Below are some entries. Repeat exactly the lines from the one with "vfov_deg: 46.8" through the one with "f_number: 2.3", and only those.

Data records
====================

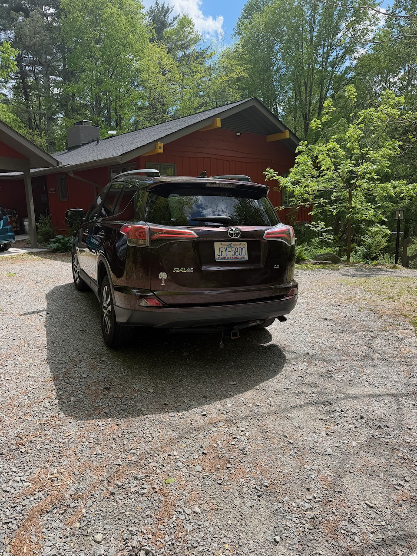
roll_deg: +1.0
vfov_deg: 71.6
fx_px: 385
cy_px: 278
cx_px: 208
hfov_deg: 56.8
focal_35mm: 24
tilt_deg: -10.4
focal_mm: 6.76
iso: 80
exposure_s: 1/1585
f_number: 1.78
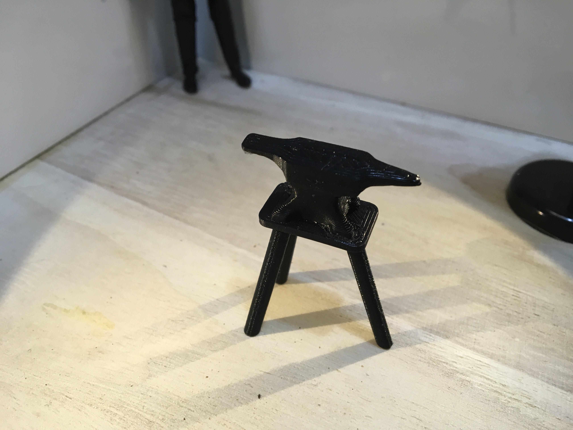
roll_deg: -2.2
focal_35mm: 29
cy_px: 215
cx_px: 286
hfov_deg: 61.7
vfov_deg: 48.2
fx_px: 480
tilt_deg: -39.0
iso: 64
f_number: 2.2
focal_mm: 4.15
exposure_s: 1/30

====================

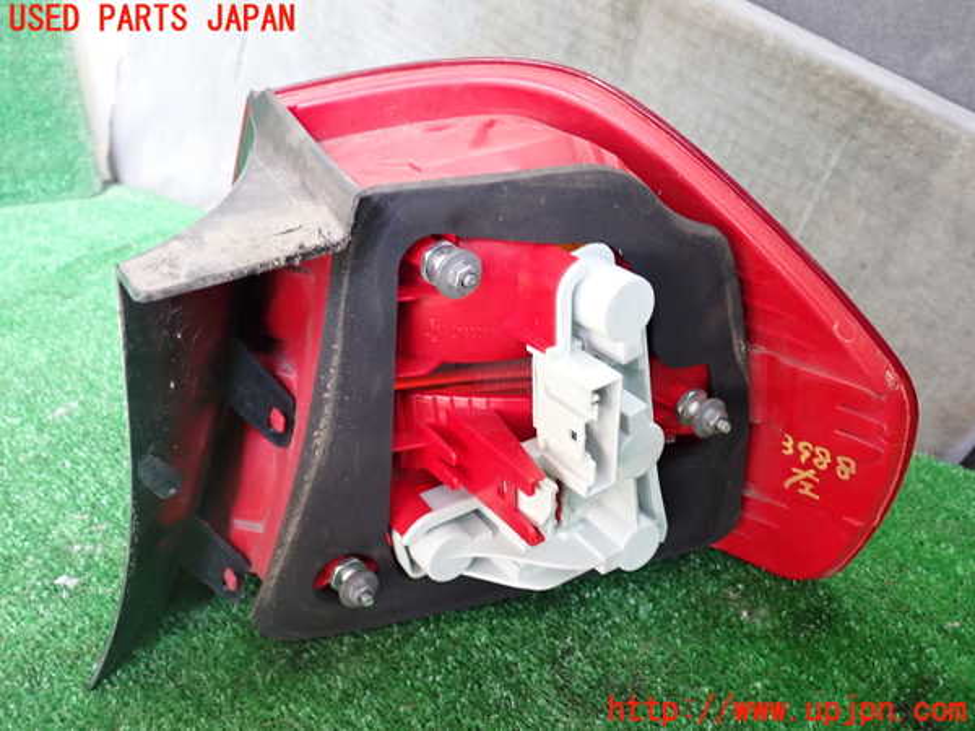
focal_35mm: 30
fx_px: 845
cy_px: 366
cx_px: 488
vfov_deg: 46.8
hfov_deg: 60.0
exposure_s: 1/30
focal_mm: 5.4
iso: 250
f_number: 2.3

====================

▸ **ANSWER TO THIS TASK**:
vfov_deg: 46.8
hfov_deg: 60.0
exposure_s: 1/30
focal_mm: 5.4
iso: 250
f_number: 2.3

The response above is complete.